A man was also rescued in Mountshannon on Tuesday.

“He thought he was jumping into waist high water. He wasn’t and he went down. When the lifeguard went to assist him, she threw out the can buoy to him but he couldn’t take it. She had to go in and bring him out,” the Water Safety Officer explained.

Another source of frustration to Mr Griffin and the lifeguards working under his direction is the fact that they spend much of their time looking for lost children, who are not in the water.

“That’s an absolute bugbear of ours. It’s really not our responsibility but we do help out. If there’s a lifeguard around the beach, the promenade or a carpark looking for a child, that’s one pair of eyes less on the water,” he pointed out.

Meanwhile, Manuel Di Lucia Junior from Kilkee was one of the first people on the scene at the tragic drowning incident on the local beach on Sunday evening.
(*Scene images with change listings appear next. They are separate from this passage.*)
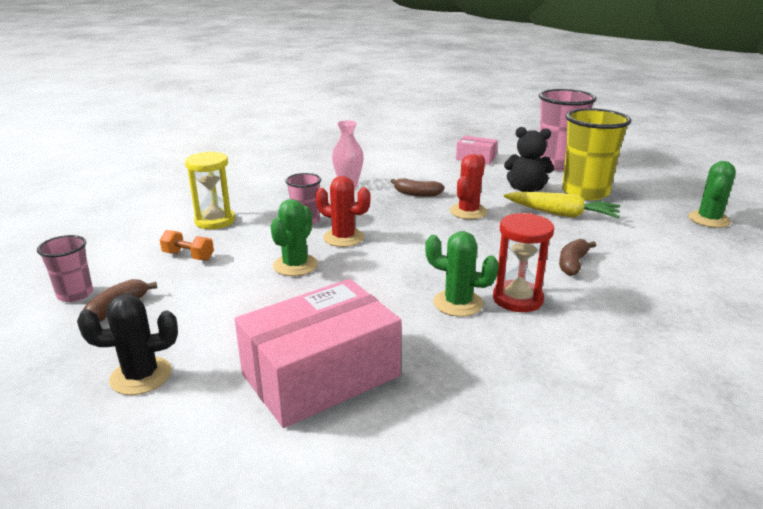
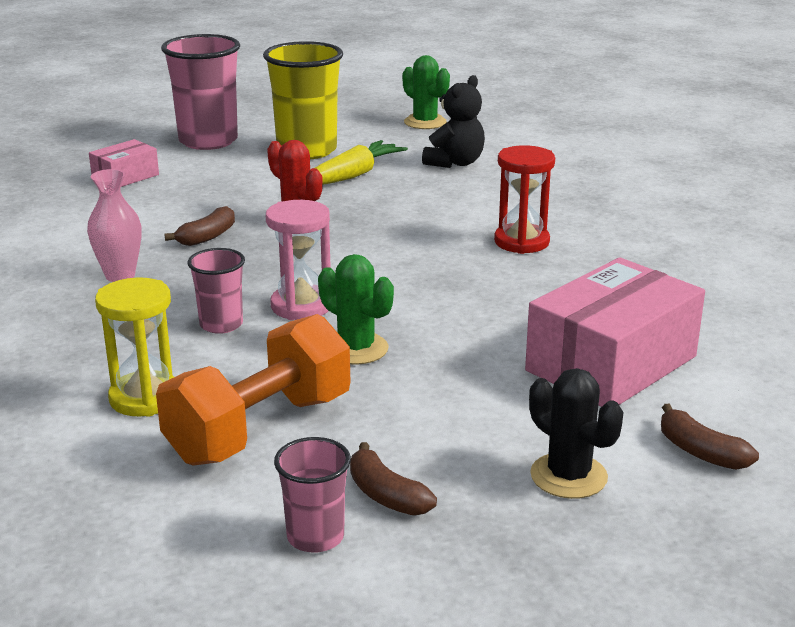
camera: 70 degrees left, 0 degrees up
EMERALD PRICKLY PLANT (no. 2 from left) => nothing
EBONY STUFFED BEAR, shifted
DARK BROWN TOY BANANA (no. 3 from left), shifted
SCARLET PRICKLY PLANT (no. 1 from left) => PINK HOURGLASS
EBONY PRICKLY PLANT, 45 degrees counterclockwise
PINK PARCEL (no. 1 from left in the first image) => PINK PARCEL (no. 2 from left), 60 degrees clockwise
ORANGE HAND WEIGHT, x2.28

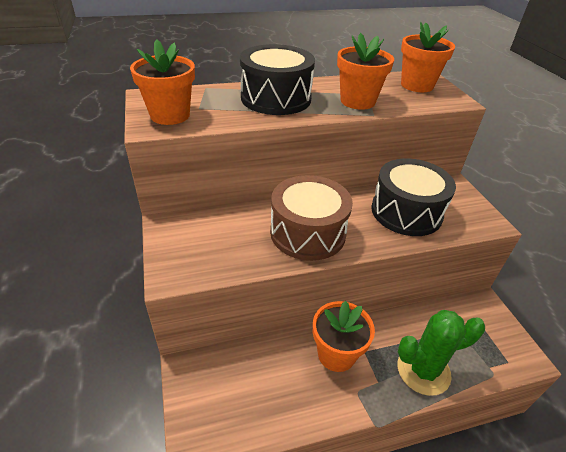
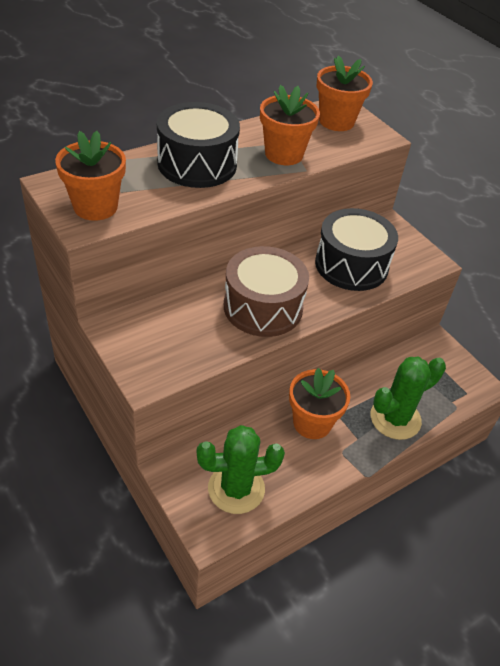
camera: 20 degrees left, 5 degrees up
nothing => EMERALD PRICKLY PLANT (no. 1 from left)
“We were sitting on the beach. I had been over at the pier. I came over to where my wife, Estelle and family were sitting between the Strand Hotel and the Thomond. My wife’s cousin shouted that there was someone in trouble in the water. So I ran down to the water edge. The lifeguard was just on the scene. I helped her to turn him over and pull him out. When I saw him I said to myself that he had been in the water for a while,” he explained on Wednesday.

The lifeguards asked him to seek additional help, which he did. “I went off. My wife, her cousin and the lifeguard helped to pull him out of the water. The lifeguard started CPR on him with another lifeguard. By the time I got back they had a full session of CPR done on him. Between the paramedics, ourselves and the lifeguards we probably worked on him for nearly an hour,” the Kilkee man added.

Mr Di Lucia said work to revive Mr Looby continued all the way to the waiting helicopter. “We got him on the stretcher and we continued with the CPR all the way up the steps and in the ambulance. They were giving him the defibrillator and brought him to Kilkee GAA pitch where he was airlifted to Limerick,” he said.
Mr Looby is survived by his wife, Joan and five children.